In an unusual but unsurprising development this May, the Bajrang Dal and the police at Madhya Pradesh’s Seoni district admitted that they work in coordination. The admission came after police arrested a group of men reported to have links to the Hindutva outfit for lynching two tribal men on suspicion of cow slaughter. While trying to give a cloak of legality to the activities of Bajrang Dal workers, the admission is also indicative of how states ruled by Bharatiya Janata Party are reinventing the policing model. This reinvention appears to be moving towards a pattern seen under the Nazi rule in Germany—one which culminated with security forces taking directions from the brown-shirted paramilitary wing of Hitler’s party.
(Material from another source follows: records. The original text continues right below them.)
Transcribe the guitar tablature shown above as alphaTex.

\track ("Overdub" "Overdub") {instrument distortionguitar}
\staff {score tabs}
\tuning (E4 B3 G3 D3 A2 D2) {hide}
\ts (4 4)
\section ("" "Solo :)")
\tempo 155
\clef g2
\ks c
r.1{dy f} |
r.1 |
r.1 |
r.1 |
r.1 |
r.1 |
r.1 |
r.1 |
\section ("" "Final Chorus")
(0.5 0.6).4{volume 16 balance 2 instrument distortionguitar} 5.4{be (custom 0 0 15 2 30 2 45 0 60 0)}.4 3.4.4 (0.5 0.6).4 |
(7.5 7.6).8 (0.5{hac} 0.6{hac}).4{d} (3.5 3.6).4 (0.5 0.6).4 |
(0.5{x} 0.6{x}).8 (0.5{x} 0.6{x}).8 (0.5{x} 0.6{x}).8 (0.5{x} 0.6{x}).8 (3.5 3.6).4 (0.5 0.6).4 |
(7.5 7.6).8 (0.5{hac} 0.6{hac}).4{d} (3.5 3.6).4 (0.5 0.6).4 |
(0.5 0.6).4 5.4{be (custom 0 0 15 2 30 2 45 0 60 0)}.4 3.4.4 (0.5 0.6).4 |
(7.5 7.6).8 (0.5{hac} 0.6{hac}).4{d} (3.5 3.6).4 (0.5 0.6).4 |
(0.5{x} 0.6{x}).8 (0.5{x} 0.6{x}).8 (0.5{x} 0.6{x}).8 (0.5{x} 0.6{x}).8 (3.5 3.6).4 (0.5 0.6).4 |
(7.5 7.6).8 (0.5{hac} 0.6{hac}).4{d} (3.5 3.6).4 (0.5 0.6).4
The two tribal-community members, Dhansai Invati and Sampatlal Vatti, died early on 3 May after around fifteen people to twenty people attacked them in Simaria village. Families of six of the accused have said that they were associated with the Bajrang Dal, a Rashtriya Swayamsevak Sangh offshoot and sister organisation of the ruling BJP, according to a report in the Indian Express. While the Bajrang Dal has not clearly admitted to its role in the incident, the publication also quoted its district coordinator in Seoni, Devender Sain, as saying, “Those two men should not have died. We are sorry about that.”
As the lynching touched off a major political row, the Bajrang Dal began a damage-control exercise and claimed to be working in coordination with the police, the report noted. “The men who are accused of being members of our unit handed over the two men to police,” Sain told the publication. “We coordinate with police on every cow protection raid giving them crucial tip-offs.” Sain’s assertion was confirmed by the superintendent of police in the district, Kumar Prateek, who revealed that he had repurposed a highway patrol unit meant to prevent highway robberies to focus on cattle smuggling. Prateek claimed “that roping in the vigilante outfits denies them the excuse that the administration is not checking cattle smuggling.” He told the Indian Express, “I am in touch with most of these outfit members … Per day we get one-two informer tip-offs.”
The revelation by the superintendent is telling of the physical setting in which policing has been taking place in BJP-ruled states. I came across a case with such a setting in July 2021 while reporting on a series for Article 14 on the misuse of sedition law in Uttar Pradesh, another BJP-ruled state. On 9 November 2018, Feroz Ahmad, an electrician with a small shop at Nautanwa in Maharajganj district, was arrested for sedition—a charge that the police had to drop two and a half months later.
I reported that when Ahmad was arrested and brought to the police station, the line between the force meant to preserve law and order and a Hindutva outfit—in this case Hindu Yuva Vahini, the state chief minister Adityanth’s personal army of Hindu communalists—was barely noticeable. “There were around twenty Hindu Yuva Vahini men in the police station when I was taken in. They started shouting ‘Jai Shri Ram’ the moment they saw me,” Ahmad told me later. “I was scared as I saw Narasingh Pandey telling policemen about the specific charges that would be used against me.” Pandey, the district president of the HYV, was the complainant in the case. Ahmad added, “I could clearly see matters slipping out of the hands of the policemen.”